State Department policy is to have U.S. citizens exhaust all commercial options of travel before chartered evacuation flights can be considered.

But the short-notice border closures have caused mass confusion. Countries announcing one or two-week border closures aren’t guaranteed to reopen, with airlines opening up and then canceling flights.

Other countries – like Israel, Germany, France, the U.K. and Mexico — have evacuated their citizens in multiple flights in the first days of the closures. Both Morocco and Peru closed their borders on March 16.

Senate Democrats have raised the alarm that in addition to Morocco, Peru, Honduras and Guatemala, they are hearing from citizens in countries like Argentina, Cambodia, El Salvador, Japan and Uzbekistan.

Sen.

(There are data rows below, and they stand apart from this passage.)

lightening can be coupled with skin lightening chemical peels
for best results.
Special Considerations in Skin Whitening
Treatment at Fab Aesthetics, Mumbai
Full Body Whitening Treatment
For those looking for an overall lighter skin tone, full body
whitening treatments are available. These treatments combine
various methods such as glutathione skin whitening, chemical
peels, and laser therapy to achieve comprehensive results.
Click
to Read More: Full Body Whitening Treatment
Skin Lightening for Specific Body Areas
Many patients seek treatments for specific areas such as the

Bob Menendez (D-N.J.), ranking member of the Senate Foreign Relations Committee, has sent letters to both Trump and Secretary of State Mike Pompeo calling for more action to bring Americans home, particularly by activating a civilian reserve air fleet designed for evacuation missions.

A senior State Department official said that option isn’t needed at the moment.

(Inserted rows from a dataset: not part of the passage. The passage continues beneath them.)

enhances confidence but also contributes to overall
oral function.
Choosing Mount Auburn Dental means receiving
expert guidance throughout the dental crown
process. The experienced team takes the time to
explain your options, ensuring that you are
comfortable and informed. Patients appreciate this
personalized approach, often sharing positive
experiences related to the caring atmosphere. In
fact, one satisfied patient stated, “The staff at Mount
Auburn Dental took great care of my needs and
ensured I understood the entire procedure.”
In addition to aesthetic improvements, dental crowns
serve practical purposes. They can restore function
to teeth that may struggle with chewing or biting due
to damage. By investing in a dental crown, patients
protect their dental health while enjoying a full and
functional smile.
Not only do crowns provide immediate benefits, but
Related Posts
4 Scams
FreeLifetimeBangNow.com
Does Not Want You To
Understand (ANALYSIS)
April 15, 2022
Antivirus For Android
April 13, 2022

Republicans in both the House and Senate have yet to publicly address the challenges of their constituents, although some Americans abroad say they’ve received responses from the offices of Sens. Shelley Capito (R-W.Va.) and Marco Rubio (R-Fla.).

“Our nation faces unprecedented challenges, including the repatriation of American citizens stuck abroad,” Rubio wrote in an email to The Hill. “Our constituent services team is tracking numerous cases in approximately a dozen different countries, and remains in daily contact with the State Department and relevant embassies and consulates.”

Michele Thoren Bond, who served as assistant secretary for consular affairs between 2015 and 2017, which is charged with organizing evacuations, said the State Department is making the best of a bad situation.

“Whatever has been accomplished has been the best thing they could do with the circumstances they’re dealing with,” she said. “And these are people who are really smart and resourceful and literally working around the clock until the crisis is over.”

Other former State Department officials say it’s evident the agency was slow to respond to the unfolding crisis and worsened by a hollowing out of career foreign officers at the agency.

“If it were a different administration, there would have been much more collaboration in the State Department, much more expertise at the senior level, which there is not now,” said a retired State Department official who oversaw at least seven evacuations from conflict zones. “There would have been a lot more anticipatory work done.”

Despite the extraordinary situation, it’s not the first time the agency has had to pull off mass evacuations from dangerous situations.

In 2006, the State Department organized the evacuation of 15,000 Americans from Lebanon following the outbreak of war between Hezbollah and Israel.

Four years later, the U.S. launched Operation Unified Response to evacuate 16,000 Americans from Haiti after the island nation was devastated by a 7.0 magnitude earthquake.

“The parallel to this world wide virus epidemic, in my mind at least, would be something like a natural disaster and which we’ve always moved as fast as we could to assist American citizens getting out of harm's way,” the former official said.

Jesse Curry, a U.S. citizen who is stuck in Lima with his wife, two kids and mother, said the uncertainty over when and how they’ll be able to get home has been the toughest part of the whole ordeal.

“For days we felt abandoned, worried that the quarantine would be extended and that we’d have no way out for months,” he said. “We’re just starting to receive daily updates, but we still have no idea when we’ll get to come home.”